A number of treatments have been suggested for cachexia; however, therapies for the underlying illness remain at the forefront, and no direct treatment of cachexia is available as yet. The multifactorial nature of cachexia and muscle wasting is now much better understood, and particularly the role of inflammatory mediators, and the imbalance of anabolism and catabolism are considered important therapeutic targets.[8, 9] Several approaches to develop cachexia and muscle wasting treatments have failed to be successful in phase III clinical trials, but new approaches are in development.

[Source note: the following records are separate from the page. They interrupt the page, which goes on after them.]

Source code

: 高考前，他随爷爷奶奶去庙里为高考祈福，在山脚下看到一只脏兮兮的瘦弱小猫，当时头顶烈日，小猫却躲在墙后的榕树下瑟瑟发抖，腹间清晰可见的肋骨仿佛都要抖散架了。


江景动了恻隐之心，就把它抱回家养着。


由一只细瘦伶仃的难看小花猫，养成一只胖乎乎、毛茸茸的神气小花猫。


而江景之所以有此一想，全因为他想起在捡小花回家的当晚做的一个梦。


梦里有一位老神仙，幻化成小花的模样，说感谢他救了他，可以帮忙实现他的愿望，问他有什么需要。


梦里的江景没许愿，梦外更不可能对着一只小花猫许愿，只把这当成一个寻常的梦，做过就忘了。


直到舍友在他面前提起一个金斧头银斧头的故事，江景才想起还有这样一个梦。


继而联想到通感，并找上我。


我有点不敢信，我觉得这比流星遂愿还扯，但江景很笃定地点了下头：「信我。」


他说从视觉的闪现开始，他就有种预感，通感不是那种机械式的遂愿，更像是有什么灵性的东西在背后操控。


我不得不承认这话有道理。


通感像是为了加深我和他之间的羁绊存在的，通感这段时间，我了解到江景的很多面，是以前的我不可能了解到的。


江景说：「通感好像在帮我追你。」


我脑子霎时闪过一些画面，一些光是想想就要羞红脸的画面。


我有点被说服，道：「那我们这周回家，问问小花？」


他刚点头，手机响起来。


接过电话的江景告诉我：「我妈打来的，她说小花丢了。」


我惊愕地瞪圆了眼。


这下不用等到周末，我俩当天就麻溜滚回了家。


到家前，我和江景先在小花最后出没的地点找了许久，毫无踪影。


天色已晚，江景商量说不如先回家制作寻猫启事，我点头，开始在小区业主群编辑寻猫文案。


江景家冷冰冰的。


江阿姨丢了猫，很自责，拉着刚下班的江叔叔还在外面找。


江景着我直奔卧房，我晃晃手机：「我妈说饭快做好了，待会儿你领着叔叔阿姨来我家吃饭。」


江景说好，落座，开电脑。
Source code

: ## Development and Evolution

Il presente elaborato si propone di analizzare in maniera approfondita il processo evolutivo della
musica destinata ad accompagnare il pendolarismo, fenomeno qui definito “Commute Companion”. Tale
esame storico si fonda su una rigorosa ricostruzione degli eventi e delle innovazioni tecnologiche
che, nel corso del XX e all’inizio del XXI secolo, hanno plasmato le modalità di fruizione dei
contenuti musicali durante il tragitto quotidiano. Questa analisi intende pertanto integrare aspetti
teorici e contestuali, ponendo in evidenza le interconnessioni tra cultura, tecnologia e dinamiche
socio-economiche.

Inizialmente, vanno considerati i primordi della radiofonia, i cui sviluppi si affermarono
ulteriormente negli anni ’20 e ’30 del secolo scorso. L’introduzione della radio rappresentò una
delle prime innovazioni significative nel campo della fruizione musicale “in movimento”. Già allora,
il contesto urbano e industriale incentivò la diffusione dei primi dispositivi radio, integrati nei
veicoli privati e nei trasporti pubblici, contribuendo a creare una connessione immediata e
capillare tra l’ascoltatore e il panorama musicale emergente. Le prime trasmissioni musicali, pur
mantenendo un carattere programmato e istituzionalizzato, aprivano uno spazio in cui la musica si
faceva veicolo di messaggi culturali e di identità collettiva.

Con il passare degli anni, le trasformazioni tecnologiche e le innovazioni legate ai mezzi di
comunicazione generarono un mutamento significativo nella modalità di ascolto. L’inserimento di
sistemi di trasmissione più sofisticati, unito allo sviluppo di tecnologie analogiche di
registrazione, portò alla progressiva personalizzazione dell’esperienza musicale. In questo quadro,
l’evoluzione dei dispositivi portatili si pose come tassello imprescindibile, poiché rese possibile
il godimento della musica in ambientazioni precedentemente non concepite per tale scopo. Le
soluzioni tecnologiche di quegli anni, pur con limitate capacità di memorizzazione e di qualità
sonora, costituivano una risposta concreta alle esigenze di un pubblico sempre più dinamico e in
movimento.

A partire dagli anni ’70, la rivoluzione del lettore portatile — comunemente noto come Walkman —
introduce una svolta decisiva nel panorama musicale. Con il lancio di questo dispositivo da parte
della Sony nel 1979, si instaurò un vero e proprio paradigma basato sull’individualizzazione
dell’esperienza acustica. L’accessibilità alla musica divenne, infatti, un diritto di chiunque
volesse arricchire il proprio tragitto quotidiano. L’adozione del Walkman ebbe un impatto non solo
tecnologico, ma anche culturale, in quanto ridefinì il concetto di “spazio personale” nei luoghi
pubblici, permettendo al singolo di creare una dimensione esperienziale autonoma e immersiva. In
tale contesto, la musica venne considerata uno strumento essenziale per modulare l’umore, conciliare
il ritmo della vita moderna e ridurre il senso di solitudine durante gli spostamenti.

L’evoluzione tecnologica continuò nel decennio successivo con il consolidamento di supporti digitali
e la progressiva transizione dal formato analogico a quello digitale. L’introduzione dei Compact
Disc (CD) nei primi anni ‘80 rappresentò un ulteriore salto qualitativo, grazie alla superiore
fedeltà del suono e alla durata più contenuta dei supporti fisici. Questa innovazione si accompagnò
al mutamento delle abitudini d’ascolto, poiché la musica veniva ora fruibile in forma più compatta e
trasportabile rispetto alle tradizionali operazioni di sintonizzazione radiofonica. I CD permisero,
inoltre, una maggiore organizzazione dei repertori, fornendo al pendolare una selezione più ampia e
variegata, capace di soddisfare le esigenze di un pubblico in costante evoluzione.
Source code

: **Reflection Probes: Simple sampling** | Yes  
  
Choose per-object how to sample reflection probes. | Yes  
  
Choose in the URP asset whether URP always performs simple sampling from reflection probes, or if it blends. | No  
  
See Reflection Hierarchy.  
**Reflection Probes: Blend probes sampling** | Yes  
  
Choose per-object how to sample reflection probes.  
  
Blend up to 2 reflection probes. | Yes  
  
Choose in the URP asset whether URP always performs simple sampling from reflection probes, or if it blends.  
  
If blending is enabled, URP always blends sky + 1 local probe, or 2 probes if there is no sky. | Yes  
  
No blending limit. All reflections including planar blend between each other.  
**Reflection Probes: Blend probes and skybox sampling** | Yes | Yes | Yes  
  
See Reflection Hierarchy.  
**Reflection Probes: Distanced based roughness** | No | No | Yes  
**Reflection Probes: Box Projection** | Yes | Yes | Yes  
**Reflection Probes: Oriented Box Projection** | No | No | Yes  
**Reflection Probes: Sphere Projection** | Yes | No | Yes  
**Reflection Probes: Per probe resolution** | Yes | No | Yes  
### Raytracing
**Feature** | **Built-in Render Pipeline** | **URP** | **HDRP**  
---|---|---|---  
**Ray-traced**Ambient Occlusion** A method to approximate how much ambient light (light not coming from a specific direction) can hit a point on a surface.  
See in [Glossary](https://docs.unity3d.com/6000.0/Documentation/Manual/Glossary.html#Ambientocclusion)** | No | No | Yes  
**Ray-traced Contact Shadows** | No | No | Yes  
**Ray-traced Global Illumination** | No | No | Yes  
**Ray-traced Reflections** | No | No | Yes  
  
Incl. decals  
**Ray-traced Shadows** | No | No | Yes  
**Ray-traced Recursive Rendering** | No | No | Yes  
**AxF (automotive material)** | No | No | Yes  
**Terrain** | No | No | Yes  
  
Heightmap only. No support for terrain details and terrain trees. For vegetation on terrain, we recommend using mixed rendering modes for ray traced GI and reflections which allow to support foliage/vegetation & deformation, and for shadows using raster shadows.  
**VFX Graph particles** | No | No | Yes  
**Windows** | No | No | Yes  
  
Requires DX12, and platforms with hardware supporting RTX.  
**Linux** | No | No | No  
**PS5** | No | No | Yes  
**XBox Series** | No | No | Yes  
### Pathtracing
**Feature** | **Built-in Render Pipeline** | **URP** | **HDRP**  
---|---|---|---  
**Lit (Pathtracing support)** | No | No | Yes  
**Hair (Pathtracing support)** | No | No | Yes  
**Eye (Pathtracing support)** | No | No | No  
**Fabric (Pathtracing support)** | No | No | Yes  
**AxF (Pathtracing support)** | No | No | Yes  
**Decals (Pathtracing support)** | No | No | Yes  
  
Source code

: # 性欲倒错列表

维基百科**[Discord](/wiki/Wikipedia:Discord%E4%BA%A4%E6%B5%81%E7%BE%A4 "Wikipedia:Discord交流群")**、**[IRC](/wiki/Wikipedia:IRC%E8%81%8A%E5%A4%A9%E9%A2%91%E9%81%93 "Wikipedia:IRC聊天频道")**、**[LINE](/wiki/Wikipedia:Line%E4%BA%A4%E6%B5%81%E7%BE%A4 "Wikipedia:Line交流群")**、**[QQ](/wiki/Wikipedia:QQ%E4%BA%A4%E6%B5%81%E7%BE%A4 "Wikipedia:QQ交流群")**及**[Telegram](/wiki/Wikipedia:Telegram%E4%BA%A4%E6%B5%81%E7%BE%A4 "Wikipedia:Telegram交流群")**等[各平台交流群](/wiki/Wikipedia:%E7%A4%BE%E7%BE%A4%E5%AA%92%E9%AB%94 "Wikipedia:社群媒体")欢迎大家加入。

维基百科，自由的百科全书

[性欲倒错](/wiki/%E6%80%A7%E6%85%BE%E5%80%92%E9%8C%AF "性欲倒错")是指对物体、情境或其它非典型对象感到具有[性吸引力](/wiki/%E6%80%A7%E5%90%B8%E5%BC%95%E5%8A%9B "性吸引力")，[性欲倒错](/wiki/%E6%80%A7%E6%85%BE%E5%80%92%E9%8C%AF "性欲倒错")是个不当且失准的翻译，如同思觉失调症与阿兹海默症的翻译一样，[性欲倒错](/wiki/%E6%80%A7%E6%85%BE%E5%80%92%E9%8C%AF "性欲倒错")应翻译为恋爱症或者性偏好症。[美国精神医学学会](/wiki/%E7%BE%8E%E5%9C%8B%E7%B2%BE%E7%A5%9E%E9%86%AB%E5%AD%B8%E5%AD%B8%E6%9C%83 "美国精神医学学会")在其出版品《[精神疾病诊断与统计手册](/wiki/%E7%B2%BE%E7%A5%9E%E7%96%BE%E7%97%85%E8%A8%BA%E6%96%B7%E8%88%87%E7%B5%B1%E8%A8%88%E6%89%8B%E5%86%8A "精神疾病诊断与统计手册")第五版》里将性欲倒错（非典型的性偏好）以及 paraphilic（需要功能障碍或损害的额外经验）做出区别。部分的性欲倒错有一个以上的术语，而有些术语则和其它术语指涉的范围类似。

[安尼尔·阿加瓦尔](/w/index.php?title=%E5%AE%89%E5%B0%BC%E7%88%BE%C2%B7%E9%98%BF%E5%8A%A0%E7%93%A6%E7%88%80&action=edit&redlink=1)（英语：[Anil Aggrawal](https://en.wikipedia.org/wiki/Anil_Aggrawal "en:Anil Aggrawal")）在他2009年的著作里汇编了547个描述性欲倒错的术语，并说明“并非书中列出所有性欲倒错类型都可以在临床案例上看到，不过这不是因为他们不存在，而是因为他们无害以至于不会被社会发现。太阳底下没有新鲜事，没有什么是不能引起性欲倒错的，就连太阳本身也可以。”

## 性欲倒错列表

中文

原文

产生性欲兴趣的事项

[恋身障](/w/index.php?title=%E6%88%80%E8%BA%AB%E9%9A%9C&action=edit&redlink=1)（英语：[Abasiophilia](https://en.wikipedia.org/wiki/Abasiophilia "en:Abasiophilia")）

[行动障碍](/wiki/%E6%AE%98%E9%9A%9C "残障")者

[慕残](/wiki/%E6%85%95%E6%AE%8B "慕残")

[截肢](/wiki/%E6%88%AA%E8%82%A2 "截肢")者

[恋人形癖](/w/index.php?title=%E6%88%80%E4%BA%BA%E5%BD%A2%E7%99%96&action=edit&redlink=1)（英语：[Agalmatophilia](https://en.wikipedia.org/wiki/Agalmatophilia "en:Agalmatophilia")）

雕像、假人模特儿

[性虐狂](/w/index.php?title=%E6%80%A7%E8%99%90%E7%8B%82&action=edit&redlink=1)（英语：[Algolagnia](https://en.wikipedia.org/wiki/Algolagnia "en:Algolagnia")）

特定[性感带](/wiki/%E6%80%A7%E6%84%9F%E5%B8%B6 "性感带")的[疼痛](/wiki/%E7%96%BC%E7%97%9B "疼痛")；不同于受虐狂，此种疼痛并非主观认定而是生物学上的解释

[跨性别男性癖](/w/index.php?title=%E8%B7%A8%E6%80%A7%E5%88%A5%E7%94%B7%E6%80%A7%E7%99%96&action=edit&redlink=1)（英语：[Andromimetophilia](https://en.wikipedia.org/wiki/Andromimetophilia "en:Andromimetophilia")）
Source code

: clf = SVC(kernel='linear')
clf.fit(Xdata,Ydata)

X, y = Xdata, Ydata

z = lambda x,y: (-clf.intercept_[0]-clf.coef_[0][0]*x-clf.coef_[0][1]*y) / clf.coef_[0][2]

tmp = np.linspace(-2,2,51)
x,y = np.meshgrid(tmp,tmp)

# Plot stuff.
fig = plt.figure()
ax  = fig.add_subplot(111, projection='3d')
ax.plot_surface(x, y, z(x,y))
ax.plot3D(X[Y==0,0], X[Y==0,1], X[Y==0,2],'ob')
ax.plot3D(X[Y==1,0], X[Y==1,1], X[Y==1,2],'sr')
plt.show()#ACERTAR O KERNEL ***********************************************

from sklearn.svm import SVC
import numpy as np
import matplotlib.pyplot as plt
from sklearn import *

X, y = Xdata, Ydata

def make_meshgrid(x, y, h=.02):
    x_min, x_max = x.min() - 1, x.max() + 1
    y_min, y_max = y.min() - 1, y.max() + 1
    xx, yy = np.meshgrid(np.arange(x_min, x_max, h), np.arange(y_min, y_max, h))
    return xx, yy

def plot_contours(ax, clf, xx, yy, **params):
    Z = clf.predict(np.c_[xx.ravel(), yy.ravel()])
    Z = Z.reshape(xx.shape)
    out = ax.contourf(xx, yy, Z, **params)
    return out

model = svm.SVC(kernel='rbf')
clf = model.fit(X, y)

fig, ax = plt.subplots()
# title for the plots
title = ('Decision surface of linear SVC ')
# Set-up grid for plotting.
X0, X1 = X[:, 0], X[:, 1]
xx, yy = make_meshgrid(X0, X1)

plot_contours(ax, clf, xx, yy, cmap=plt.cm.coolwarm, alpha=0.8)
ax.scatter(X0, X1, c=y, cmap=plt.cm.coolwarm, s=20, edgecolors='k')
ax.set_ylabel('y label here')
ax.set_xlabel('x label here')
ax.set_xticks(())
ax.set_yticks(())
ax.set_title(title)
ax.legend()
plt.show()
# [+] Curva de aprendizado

The precise criteria employed to define cachexia by different research groups vary, and this can have major implications for its reported prevalence. We prefer to define cachexia as suggested by Evans et al. Wallengren et al. found recently that the proportion of palliative care cancer patients classified as being cachectic ranged from 12 to 85% depending on the definition used.
Among patients with cachexia, or at risk of developing it, we urgently need treatments that will enhance muscle mass or at least slow its depletion,[12, 13] maintain body weight, improve strength, enhance the capacity for independent functioning, reduce frailty, and prolong survival. Given the high prevalence and very high mortality associated with cachexia, advances are urgently needed for patients worldwide.
This article is based on two previous papers published previously in the Journal of Cachexia, Sarcopenia, and Muscle,[16, 17] updated regarding factual content and modified for style and length. The authors of this manuscript certify that they comply with the principles of ethical publishing in the Journal of Cachexia, Sarcopenia, and Muscle 2015.
S.D.A. reports fees for consultancy and/or speaking from Bayer, Helsinn, Novartis, Pfizer, Stealth Peptides. and Vifor. S.D.A. reports grants from Vifor and Abbott Vascular. S.v.H. reports fees for consultancy and/or speaking for Vifor, Pfizer, Chugai, and Novartis. M.S.A. reports no conflicts of interest.